TASK
Each record beneath this line is to be copied exactly.

(Saved entries)

BEGIN

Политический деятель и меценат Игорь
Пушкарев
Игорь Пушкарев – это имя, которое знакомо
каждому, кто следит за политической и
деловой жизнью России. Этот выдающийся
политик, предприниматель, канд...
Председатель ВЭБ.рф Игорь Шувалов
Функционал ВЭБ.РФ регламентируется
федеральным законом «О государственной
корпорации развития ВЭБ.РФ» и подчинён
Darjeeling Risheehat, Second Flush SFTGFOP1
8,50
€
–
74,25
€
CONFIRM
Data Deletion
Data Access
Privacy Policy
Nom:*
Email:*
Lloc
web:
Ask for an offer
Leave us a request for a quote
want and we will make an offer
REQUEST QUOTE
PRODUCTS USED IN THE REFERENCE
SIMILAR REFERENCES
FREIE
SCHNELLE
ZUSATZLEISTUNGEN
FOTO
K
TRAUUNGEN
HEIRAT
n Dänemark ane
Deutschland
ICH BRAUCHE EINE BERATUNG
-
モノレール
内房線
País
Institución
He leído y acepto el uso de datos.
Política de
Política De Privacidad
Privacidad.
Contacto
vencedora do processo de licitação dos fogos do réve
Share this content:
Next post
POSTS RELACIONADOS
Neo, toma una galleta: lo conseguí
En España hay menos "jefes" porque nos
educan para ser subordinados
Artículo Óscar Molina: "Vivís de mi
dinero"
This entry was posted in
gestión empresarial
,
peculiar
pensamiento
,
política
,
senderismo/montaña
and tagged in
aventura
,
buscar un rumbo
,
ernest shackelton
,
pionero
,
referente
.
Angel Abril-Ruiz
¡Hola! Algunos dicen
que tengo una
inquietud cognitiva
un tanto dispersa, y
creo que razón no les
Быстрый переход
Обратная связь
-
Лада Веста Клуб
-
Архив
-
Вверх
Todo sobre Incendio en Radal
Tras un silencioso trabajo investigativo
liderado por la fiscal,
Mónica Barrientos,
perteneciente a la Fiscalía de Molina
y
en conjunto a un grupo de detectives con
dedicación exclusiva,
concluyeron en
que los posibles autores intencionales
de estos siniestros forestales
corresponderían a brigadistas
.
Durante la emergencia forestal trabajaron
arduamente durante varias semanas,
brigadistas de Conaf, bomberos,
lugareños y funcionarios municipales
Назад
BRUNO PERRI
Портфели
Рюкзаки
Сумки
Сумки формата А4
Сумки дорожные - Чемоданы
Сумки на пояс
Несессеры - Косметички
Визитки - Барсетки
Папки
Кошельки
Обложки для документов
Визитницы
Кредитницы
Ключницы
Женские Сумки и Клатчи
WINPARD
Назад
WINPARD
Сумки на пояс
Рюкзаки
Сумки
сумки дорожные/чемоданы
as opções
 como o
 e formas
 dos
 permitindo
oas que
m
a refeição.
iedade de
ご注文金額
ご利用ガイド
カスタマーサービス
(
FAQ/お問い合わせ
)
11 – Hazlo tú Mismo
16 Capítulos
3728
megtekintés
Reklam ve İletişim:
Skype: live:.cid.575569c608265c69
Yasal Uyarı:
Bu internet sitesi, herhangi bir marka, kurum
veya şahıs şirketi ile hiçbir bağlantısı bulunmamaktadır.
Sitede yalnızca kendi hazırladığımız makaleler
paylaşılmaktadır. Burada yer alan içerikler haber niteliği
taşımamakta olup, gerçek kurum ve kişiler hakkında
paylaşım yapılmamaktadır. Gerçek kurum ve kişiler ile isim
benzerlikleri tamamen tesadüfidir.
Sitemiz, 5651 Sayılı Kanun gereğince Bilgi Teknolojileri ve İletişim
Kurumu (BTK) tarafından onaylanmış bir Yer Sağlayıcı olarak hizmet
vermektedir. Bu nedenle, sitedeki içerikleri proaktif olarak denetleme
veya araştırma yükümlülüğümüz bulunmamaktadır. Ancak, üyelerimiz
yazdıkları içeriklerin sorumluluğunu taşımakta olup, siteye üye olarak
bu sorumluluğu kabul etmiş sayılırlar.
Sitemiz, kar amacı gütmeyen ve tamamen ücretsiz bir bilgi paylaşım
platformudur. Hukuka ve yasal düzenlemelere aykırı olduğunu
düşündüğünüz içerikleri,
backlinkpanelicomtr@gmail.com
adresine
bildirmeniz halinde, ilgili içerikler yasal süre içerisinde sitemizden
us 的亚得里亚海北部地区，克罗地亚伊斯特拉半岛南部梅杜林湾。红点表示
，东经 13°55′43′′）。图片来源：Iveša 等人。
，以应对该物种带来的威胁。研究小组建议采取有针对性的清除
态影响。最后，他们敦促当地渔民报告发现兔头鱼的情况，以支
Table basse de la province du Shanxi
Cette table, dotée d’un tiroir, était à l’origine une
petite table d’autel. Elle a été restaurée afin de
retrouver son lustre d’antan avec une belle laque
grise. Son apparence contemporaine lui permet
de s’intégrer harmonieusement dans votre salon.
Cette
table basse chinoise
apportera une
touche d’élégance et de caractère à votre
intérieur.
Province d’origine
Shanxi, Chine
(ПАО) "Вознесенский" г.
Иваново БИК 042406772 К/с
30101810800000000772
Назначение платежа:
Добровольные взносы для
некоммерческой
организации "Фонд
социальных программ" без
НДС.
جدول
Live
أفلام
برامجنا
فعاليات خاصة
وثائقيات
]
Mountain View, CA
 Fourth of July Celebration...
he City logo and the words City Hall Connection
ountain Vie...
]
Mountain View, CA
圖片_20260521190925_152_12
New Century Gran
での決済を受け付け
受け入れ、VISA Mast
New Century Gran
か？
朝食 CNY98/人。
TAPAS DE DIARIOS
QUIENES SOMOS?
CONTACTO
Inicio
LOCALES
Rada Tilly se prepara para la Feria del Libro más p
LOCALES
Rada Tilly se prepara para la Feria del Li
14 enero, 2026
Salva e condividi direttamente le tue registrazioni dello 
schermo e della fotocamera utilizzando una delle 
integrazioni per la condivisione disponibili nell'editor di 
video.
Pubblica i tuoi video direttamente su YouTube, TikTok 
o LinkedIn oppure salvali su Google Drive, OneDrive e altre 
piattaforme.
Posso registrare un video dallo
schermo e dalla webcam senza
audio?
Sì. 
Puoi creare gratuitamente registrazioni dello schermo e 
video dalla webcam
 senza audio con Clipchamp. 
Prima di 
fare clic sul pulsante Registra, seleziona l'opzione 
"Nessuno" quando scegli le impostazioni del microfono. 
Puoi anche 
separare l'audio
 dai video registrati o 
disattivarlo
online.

END

SOLUTION FOR THIS TASK
Политический деятель и меценат Игорь
Пушкарев
Игорь Пушкарев – это имя, которое знакомо
каждому, кто следит за политической и
деловой жизнью России. Этот выдающийся
политик, предприниматель, канд...
Председатель ВЭБ.рф Игорь Шувалов
Функционал ВЭБ.РФ регламентируется
федеральным законом «О государственной
корпорации развития ВЭБ.РФ» и подчинён
Darjeeling Risheehat, Second Flush SFTGFOP1
8,50
€
–
74,25
€
CONFIRM
Data Deletion
Data Access
Privacy Policy
Nom:*
Email:*
Lloc
web:
Ask for an offer
Leave us a request for a quote
want and we will make an offer
REQUEST QUOTE
PRODUCTS USED IN THE REFERENCE
SIMILAR REFERENCES
FREIE
SCHNELLE
ZUSATZLEISTUNGEN
FOTO
K
TRAUUNGEN
HEIRAT
n Dänemark ane
Deutschland
ICH BRAUCHE EINE BERATUNG
-
モノレール
内房線
País
Institución
He leído y acepto el uso de datos.
Política de
Política De Privacidad
Privacidad.
Contacto
vencedora do processo de licitação dos fogos do réve
Share this content:
Next post
POSTS RELACIONADOS
Neo, toma una galleta: lo conseguí
En España hay menos "jefes" porque nos
educan para ser subordinados
Artículo Óscar Molina: "Vivís de mi
dinero"
This entry was posted in
gestión empresarial
,
peculiar
pensamiento
,
política
,
senderismo/montaña
and tagged in
aventura
,
buscar un rumbo
,
ernest shackelton
,
pionero
,
referente
.
Angel Abril-Ruiz
¡Hola! Algunos dicen
que tengo una
inquietud cognitiva
un tanto dispersa, y
creo que razón no les
Быстрый переход
Обратная связь
-
Лада Веста Клуб
-
Архив
-
Вверх
Todo sobre Incendio en Radal
Tras un silencioso trabajo investigativo
liderado por la fiscal,
Mónica Barrientos,
perteneciente a la Fiscalía de Molina
y
en conjunto a un grupo de detectives con
dedicación exclusiva,
concluyeron en
que los posibles autores intencionales
de estos siniestros forestales
corresponderían a brigadistas
.
Durante la emergencia forestal trabajaron
arduamente durante varias semanas,
brigadistas de Conaf, bomberos,
lugareños y funcionarios municipales
Назад
BRUNO PERRI
Портфели
Рюкзаки
Сумки
Сумки формата А4
Сумки дорожные - Чемоданы
Сумки на пояс
Несессеры - Косметички
Визитки - Барсетки
Папки
Кошельки
Обложки для документов
Визитницы
Кредитницы
Ключницы
Женские Сумки и Клатчи
WINPARD
Назад
WINPARD
Сумки на пояс
Рюкзаки
Сумки
сумки дорожные/чемоданы
as opções
 como o
 e formas
 dos
 permitindo
oas que
m
a refeição.
iedade de
ご注文金額
ご利用ガイド
カスタマーサービス
(
FAQ/お問い合わせ
)
11 – Hazlo tú Mismo
16 Capítulos
3728
megtekintés
Reklam ve İletişim:
Skype: live:.cid.575569c608265c69
Yasal Uyarı:
Bu internet sitesi, herhangi bir marka, kurum
veya şahıs şirketi ile hiçbir bağlantısı bulunmamaktadır.
Sitede yalnızca kendi hazırladığımız makaleler
paylaşılmaktadır. Burada yer alan içerikler haber niteliği
taşımamakta olup, gerçek kurum ve kişiler hakkında
paylaşım yapılmamaktadır. Gerçek kurum ve kişiler ile isim
benzerlikleri tamamen tesadüfidir.
Sitemiz, 5651 Sayılı Kanun gereğince Bilgi Teknolojileri ve İletişim
Kurumu (BTK) tarafından onaylanmış bir Yer Sağlayıcı olarak hizmet
vermektedir. Bu nedenle, sitedeki içerikleri proaktif olarak denetleme
veya araştırma yükümlülüğümüz bulunmamaktadır. Ancak, üyelerimiz
yazdıkları içeriklerin sorumluluğunu taşımakta olup, siteye üye olarak
bu sorumluluğu kabul etmiş sayılırlar.
Sitemiz, kar amacı gütmeyen ve tamamen ücretsiz bir bilgi paylaşım
platformudur. Hukuka ve yasal düzenlemelere aykırı olduğunu
düşündüğünüz içerikleri,
backlinkpanelicomtr@gmail.com
adresine
bildirmeniz halinde, ilgili içerikler yasal süre içerisinde sitemizden
us 的亚得里亚海北部地区，克罗地亚伊斯特拉半岛南部梅杜林湾。红点表示
，东经 13°55′43′′）。图片来源：Iveša 等人。
，以应对该物种带来的威胁。研究小组建议采取有针对性的清除
态影响。最后，他们敦促当地渔民报告发现兔头鱼的情况，以支
Table basse de la province du Shanxi
Cette table, dotée d’un tiroir, était à l’origine une
petite table d’autel. Elle a été restaurée afin de
retrouver son lustre d’antan avec une belle laque
grise. Son apparence contemporaine lui permet
de s’intégrer harmonieusement dans votre salon.
Cette
table basse chinoise
apportera une
touche d’élégance et de caractère à votre
intérieur.
Province d’origine
Shanxi, Chine
(ПАО) "Вознесенский" г.
Иваново БИК 042406772 К/с
30101810800000000772
Назначение платежа:
Добровольные взносы для
некоммерческой
организации "Фонд
социальных программ" без
НДС.
جدول
Live
أفلام
برامجنا
فعاليات خاصة
وثائقيات
]
Mountain View, CA
 Fourth of July Celebration...
he City logo and the words City Hall Connection
ountain Vie...
]
Mountain View, CA
圖片_20260521190925_152_12
New Century Gran
での決済を受け付け
受け入れ、VISA Mast
New Century Gran
か？
朝食 CNY98/人。
TAPAS DE DIARIOS
QUIENES SOMOS?
CONTACTO
Inicio
LOCALES
Rada Tilly se prepara para la Feria del Libro más p
LOCALES
Rada Tilly se prepara para la Feria del Li
14 enero, 2026
Salva e condividi direttamente le tue registrazioni dello 
schermo e della fotocamera utilizzando una delle 
integrazioni per la condivisione disponibili nell'editor di 
video.
Pubblica i tuoi video direttamente su YouTube, TikTok 
o LinkedIn oppure salvali su Google Drive, OneDrive e altre 
piattaforme.
Posso registrare un video dallo
schermo e dalla webcam senza
audio?
Sì. 
Puoi creare gratuitamente registrazioni dello schermo e 
video dalla webcam
 senza audio con Clipchamp. 
Prima di 
fare clic sul pulsante Registra, seleziona l'opzione 
"Nessuno" quando scegli le impostazioni del microfono. 
Puoi anche 
separare l'audio
 dai video registrati o 
disattivarlo
online.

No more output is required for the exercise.